Below is a set of records. Repeat all of them exactly.
**** Entries supplied ****
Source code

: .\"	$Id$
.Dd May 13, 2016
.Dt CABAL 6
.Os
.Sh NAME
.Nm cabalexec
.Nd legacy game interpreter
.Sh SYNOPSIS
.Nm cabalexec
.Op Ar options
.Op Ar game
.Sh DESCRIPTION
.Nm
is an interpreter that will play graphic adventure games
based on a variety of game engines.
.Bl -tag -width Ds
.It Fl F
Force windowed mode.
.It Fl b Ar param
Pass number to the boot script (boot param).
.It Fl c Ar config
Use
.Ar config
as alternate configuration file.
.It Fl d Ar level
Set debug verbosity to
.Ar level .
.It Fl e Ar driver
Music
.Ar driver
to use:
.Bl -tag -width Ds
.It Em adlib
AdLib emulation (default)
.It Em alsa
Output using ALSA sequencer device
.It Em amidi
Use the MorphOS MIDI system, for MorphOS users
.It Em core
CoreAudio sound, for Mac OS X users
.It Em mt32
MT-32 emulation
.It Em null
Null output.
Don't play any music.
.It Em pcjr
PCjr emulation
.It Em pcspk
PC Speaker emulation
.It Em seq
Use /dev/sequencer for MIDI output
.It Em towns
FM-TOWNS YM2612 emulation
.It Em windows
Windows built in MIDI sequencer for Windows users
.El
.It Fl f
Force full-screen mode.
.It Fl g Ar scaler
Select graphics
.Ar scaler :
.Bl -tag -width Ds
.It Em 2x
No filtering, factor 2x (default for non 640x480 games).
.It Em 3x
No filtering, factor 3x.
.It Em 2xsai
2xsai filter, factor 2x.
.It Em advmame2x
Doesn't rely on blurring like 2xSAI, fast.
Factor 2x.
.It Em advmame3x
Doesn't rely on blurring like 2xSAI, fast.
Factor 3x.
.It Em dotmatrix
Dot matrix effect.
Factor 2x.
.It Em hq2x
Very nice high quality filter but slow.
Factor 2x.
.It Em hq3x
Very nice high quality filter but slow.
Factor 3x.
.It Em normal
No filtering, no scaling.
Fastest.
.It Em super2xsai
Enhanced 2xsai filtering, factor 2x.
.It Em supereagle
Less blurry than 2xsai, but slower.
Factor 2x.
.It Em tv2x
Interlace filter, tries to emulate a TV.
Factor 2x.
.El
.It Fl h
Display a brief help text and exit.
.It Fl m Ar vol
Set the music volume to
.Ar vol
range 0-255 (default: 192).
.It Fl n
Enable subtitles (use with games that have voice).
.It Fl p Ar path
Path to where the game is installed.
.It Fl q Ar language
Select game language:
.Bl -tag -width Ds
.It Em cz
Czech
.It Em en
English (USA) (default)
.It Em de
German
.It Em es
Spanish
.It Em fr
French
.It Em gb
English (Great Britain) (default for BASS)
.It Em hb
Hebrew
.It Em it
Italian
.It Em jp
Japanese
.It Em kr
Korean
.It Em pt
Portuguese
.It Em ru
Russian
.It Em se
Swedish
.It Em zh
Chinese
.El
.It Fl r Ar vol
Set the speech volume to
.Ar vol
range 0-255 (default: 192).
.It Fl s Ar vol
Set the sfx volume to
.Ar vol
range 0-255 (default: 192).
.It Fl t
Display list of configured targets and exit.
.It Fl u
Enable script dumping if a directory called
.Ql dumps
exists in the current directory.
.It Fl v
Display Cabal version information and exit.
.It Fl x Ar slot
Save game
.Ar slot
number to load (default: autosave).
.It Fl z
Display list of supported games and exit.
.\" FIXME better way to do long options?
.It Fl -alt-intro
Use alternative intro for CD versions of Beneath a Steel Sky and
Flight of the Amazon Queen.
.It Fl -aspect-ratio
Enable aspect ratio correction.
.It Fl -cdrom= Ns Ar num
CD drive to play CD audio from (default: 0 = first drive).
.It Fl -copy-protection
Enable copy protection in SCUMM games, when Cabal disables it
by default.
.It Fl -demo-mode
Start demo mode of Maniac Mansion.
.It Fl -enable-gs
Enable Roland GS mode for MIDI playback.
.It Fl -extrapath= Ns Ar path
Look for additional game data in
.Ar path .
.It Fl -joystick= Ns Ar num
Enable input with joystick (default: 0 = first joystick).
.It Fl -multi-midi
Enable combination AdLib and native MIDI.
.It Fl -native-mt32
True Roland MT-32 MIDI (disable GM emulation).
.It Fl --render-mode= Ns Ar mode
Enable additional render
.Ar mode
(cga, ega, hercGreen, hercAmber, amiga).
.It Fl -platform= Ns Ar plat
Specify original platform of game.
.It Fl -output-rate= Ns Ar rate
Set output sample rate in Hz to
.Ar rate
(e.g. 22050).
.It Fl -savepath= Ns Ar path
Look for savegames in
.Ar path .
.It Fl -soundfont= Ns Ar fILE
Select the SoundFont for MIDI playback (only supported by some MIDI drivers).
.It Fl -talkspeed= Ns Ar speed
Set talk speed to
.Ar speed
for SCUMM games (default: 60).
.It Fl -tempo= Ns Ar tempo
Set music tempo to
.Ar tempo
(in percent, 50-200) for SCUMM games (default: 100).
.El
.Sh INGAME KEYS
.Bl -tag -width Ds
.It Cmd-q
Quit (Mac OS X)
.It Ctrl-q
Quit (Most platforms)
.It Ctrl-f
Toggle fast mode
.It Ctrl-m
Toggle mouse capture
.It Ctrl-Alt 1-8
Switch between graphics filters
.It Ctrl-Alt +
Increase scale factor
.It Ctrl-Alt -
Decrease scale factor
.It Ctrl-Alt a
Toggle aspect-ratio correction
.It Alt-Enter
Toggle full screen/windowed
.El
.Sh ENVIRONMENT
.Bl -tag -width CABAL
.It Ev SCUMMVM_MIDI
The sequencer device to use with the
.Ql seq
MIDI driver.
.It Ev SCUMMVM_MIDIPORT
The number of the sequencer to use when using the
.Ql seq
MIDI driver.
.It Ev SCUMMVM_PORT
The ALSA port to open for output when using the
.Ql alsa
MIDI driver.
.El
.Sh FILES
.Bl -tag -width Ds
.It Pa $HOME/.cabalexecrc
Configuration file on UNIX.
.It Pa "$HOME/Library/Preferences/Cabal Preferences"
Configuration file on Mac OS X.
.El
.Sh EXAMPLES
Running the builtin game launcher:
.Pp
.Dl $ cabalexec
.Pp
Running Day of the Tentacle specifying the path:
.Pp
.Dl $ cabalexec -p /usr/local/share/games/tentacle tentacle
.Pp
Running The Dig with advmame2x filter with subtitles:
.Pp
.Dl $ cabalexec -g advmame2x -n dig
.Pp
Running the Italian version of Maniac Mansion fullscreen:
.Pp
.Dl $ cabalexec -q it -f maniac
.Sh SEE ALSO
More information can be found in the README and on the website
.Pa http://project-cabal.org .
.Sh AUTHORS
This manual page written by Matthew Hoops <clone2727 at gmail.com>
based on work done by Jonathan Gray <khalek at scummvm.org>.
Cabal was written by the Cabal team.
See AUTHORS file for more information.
****
### Answer space
Source code

: .\"	$Id$
.Dd May 13, 2016
.Dt CABAL 6
.Os
.Sh NAME
.Nm cabalexec
.Nd legacy game interpreter
.Sh SYNOPSIS
.Nm cabalexec
.Op Ar options
.Op Ar game
.Sh DESCRIPTION
.Nm
is an interpreter that will play graphic adventure games
based on a variety of game engines.
.Bl -tag -width Ds
.It Fl F
Force windowed mode.
.It Fl b Ar param
Pass number to the boot script (boot param).
.It Fl c Ar config
Use
.Ar config
as alternate configuration file.
.It Fl d Ar level
Set debug verbosity to
.Ar level .
.It Fl e Ar driver
Music
.Ar driver
to use:
.Bl -tag -width Ds
.It Em adlib
AdLib emulation (default)
.It Em alsa
Output using ALSA sequencer device
.It Em amidi
Use the MorphOS MIDI system, for MorphOS users
.It Em core
CoreAudio sound, for Mac OS X users
.It Em mt32
MT-32 emulation
.It Em null
Null output.
Don't play any music.
.It Em pcjr
PCjr emulation
.It Em pcspk
PC Speaker emulation
.It Em seq
Use /dev/sequencer for MIDI output
.It Em towns
FM-TOWNS YM2612 emulation
.It Em windows
Windows built in MIDI sequencer for Windows users
.El
.It Fl f
Force full-screen mode.
.It Fl g Ar scaler
Select graphics
.Ar scaler :
.Bl -tag -width Ds
.It Em 2x
No filtering, factor 2x (default for non 640x480 games).
.It Em 3x
No filtering, factor 3x.
.It Em 2xsai
2xsai filter, factor 2x.
.It Em advmame2x
Doesn't rely on blurring like 2xSAI, fast.
Factor 2x.
.It Em advmame3x
Doesn't rely on blurring like 2xSAI, fast.
Factor 3x.
.It Em dotmatrix
Dot matrix effect.
Factor 2x.
.It Em hq2x
Very nice high quality filter but slow.
Factor 2x.
.It Em hq3x
Very nice high quality filter but slow.
Factor 3x.
.It Em normal
No filtering, no scaling.
Fastest.
.It Em super2xsai
Enhanced 2xsai filtering, factor 2x.
.It Em supereagle
Less blurry than 2xsai, but slower.
Factor 2x.
.It Em tv2x
Interlace filter, tries to emulate a TV.
Factor 2x.
.El
.It Fl h
Display a brief help text and exit.
.It Fl m Ar vol
Set the music volume to
.Ar vol
range 0-255 (default: 192).
.It Fl n
Enable subtitles (use with games that have voice).
.It Fl p Ar path
Path to where the game is installed.
.It Fl q Ar language
Select game language:
.Bl -tag -width Ds
.It Em cz
Czech
.It Em en
English (USA) (default)
.It Em de
German
.It Em es
Spanish
.It Em fr
French
.It Em gb
English (Great Britain) (default for BASS)
.It Em hb
Hebrew
.It Em it
Italian
.It Em jp
Japanese
.It Em kr
Korean
.It Em pt
Portuguese
.It Em ru
Russian
.It Em se
Swedish
.It Em zh
Chinese
.El
.It Fl r Ar vol
Set the speech volume to
.Ar vol
range 0-255 (default: 192).
.It Fl s Ar vol
Set the sfx volume to
.Ar vol
range 0-255 (default: 192).
.It Fl t
Display list of configured targets and exit.
.It Fl u
Enable script dumping if a directory called
.Ql dumps
exists in the current directory.
.It Fl v
Display Cabal version information and exit.
.It Fl x Ar slot
Save game
.Ar slot
number to load (default: autosave).
.It Fl z
Display list of supported games and exit.
.\" FIXME better way to do long options?
.It Fl -alt-intro
Use alternative intro for CD versions of Beneath a Steel Sky and
Flight of the Amazon Queen.
.It Fl -aspect-ratio
Enable aspect ratio correction.
.It Fl -cdrom= Ns Ar num
CD drive to play CD audio from (default: 0 = first drive).
.It Fl -copy-protection
Enable copy protection in SCUMM games, when Cabal disables it
by default.
.It Fl -demo-mode
Start demo mode of Maniac Mansion.
.It Fl -enable-gs
Enable Roland GS mode for MIDI playback.
.It Fl -extrapath= Ns Ar path
Look for additional game data in
.Ar path .
.It Fl -joystick= Ns Ar num
Enable input with joystick (default: 0 = first joystick).
.It Fl -multi-midi
Enable combination AdLib and native MIDI.
.It Fl -native-mt32
True Roland MT-32 MIDI (disable GM emulation).
.It Fl --render-mode= Ns Ar mode
Enable additional render
.Ar mode
(cga, ega, hercGreen, hercAmber, amiga).
.It Fl -platform= Ns Ar plat
Specify original platform of game.
.It Fl -output-rate= Ns Ar rate
Set output sample rate in Hz to
.Ar rate
(e.g. 22050).
.It Fl -savepath= Ns Ar path
Look for savegames in
.Ar path .
.It Fl -soundfont= Ns Ar fILE
Select the SoundFont for MIDI playback (only supported by some MIDI drivers).
.It Fl -talkspeed= Ns Ar speed
Set talk speed to
.Ar speed
for SCUMM games (default: 60).
.It Fl -tempo= Ns Ar tempo
Set music tempo to
.Ar tempo
(in percent, 50-200) for SCUMM games (default: 100).
.El
.Sh INGAME KEYS
.Bl -tag -width Ds
.It Cmd-q
Quit (Mac OS X)
.It Ctrl-q
Quit (Most platforms)
.It Ctrl-f
Toggle fast mode
.It Ctrl-m
Toggle mouse capture
.It Ctrl-Alt 1-8
Switch between graphics filters
.It Ctrl-Alt +
Increase scale factor
.It Ctrl-Alt -
Decrease scale factor
.It Ctrl-Alt a
Toggle aspect-ratio correction
.It Alt-Enter
Toggle full screen/windowed
.El
.Sh ENVIRONMENT
.Bl -tag -width CABAL
.It Ev SCUMMVM_MIDI
The sequencer device to use with the
.Ql seq
MIDI driver.
.It Ev SCUMMVM_MIDIPORT
The number of the sequencer to use when using the
.Ql seq
MIDI driver.
.It Ev SCUMMVM_PORT
The ALSA port to open for output when using the
.Ql alsa
MIDI driver.
.El
.Sh FILES
.Bl -tag -width Ds
.It Pa $HOME/.cabalexecrc
Configuration file on UNIX.
.It Pa "$HOME/Library/Preferences/Cabal Preferences"
Configuration file on Mac OS X.
.El
.Sh EXAMPLES
Running the builtin game launcher:
.Pp
.Dl $ cabalexec
.Pp
Running Day of the Tentacle specifying the path:
.Pp
.Dl $ cabalexec -p /usr/local/share/games/tentacle tentacle
.Pp
Running The Dig with advmame2x filter with subtitles:
.Pp
.Dl $ cabalexec -g advmame2x -n dig
.Pp
Running the Italian version of Maniac Mansion fullscreen:
.Pp
.Dl $ cabalexec -q it -f maniac
.Sh SEE ALSO
More information can be found in the README and on the website
.Pa http://project-cabal.org .
.Sh AUTHORS
This manual page written by Matthew Hoops <clone2727 at gmail.com>
based on work done by Jonathan Gray <khalek at scummvm.org>.
Cabal was written by the Cabal team.
See AUTHORS file for more information.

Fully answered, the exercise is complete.